The American Institute of CPAs is asking the Internal Revenue Service to reconsider some of its proposed monetary penalties for misbehaving practitioners and firms.
The AICPA sent comments to the acting IRS commissioner recommending changes in the IRS's proposed guidance for monetary penalties under Circular 230. The institute is asking for the IRS to consider additional factors in determining whether a monetary penalty is appropriate in a given situation, including the extent to which a monetary penalty might be disproportionate to the conduct.
The AICPA also wants the IRS to refrain from imposing monetary penalties against a firm for the conduct of a practitioner who is acting outside the scope of his or her agency relationship with the firm. In addition, the institute asked the IRS to decline to impose a monetary penalty under Circular 230 when another monetary penalty has already been imposed on the same behavior under another provision.

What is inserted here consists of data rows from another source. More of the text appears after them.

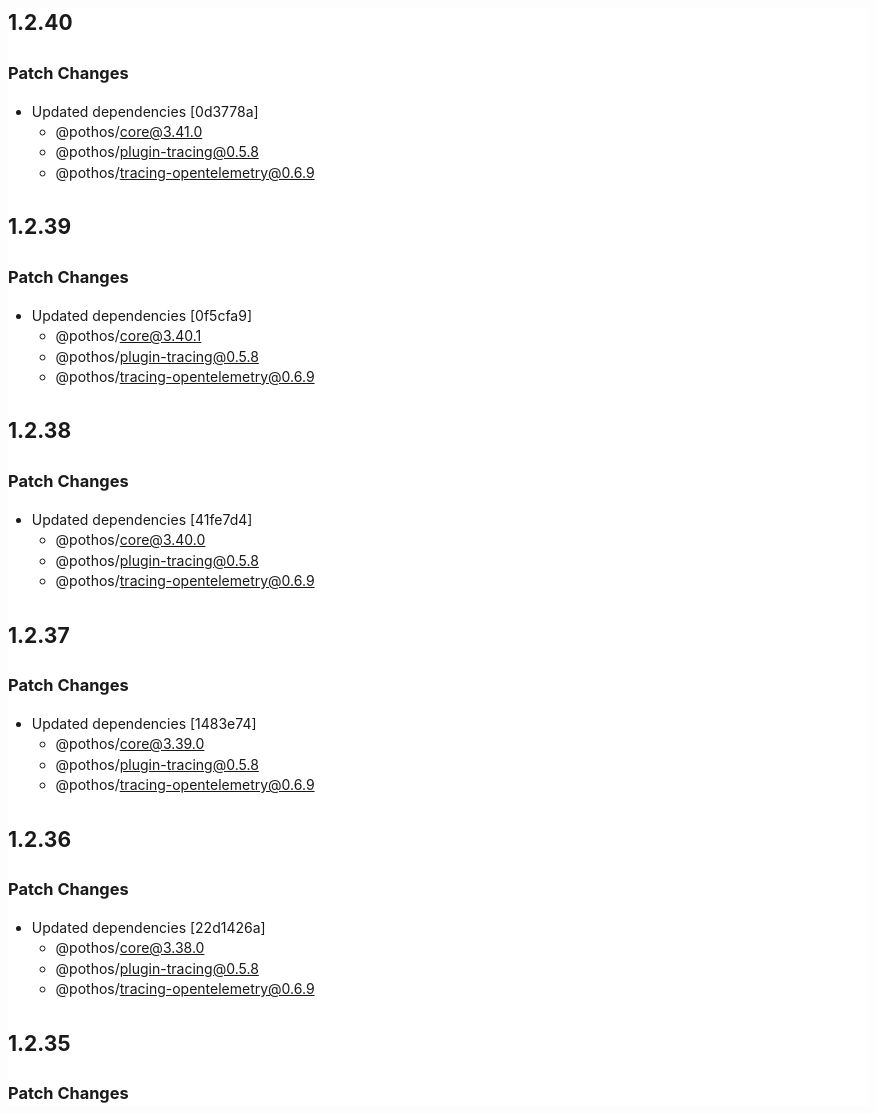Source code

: ## 1.2.40

### Patch Changes

- Updated dependencies [0d3778a]
  - @pothos/core@3.41.0
  - @pothos/plugin-tracing@0.5.8
  - @pothos/tracing-opentelemetry@0.6.9

## 1.2.39

### Patch Changes

- Updated dependencies [0f5cfa9]
  - @pothos/core@3.40.1
  - @pothos/plugin-tracing@0.5.8
  - @pothos/tracing-opentelemetry@0.6.9

## 1.2.38

### Patch Changes

- Updated dependencies [41fe7d4]
  - @pothos/core@3.40.0
  - @pothos/plugin-tracing@0.5.8
  - @pothos/tracing-opentelemetry@0.6.9

## 1.2.37

### Patch Changes

- Updated dependencies [1483e74]
  - @pothos/core@3.39.0
  - @pothos/plugin-tracing@0.5.8
  - @pothos/tracing-opentelemetry@0.6.9

## 1.2.36

### Patch Changes

- Updated dependencies [22d1426a]
  - @pothos/core@3.38.0
  - @pothos/plugin-tracing@0.5.8
  - @pothos/tracing-opentelemetry@0.6.9

## 1.2.35

### Patch Changes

The institute would like the IRS to reconsider a special rule for determining the amount of a monetary sanction for larger engagements. It is also asking for clarification of the appropriate monetary penalty when both the practitioner and the firm are penalized for the same misconduct.
In general, the institute said that the non-monetary sanctions under Circular 230, such as suspension, disbarment or censure, are sufficient to adequately discipline individual practitioners, including employees and partners of a firm, for misconduct, but that monetary penalties should only be imposed when the misconduct is so serious that any other sanction under Circular 230 is inadequate. Before any final decision is made to impose monetary penalties, the AICPA contends that the affected practitioners and firms should have access to an independent review of the decision by the IRS's Office of Professional Responsibility.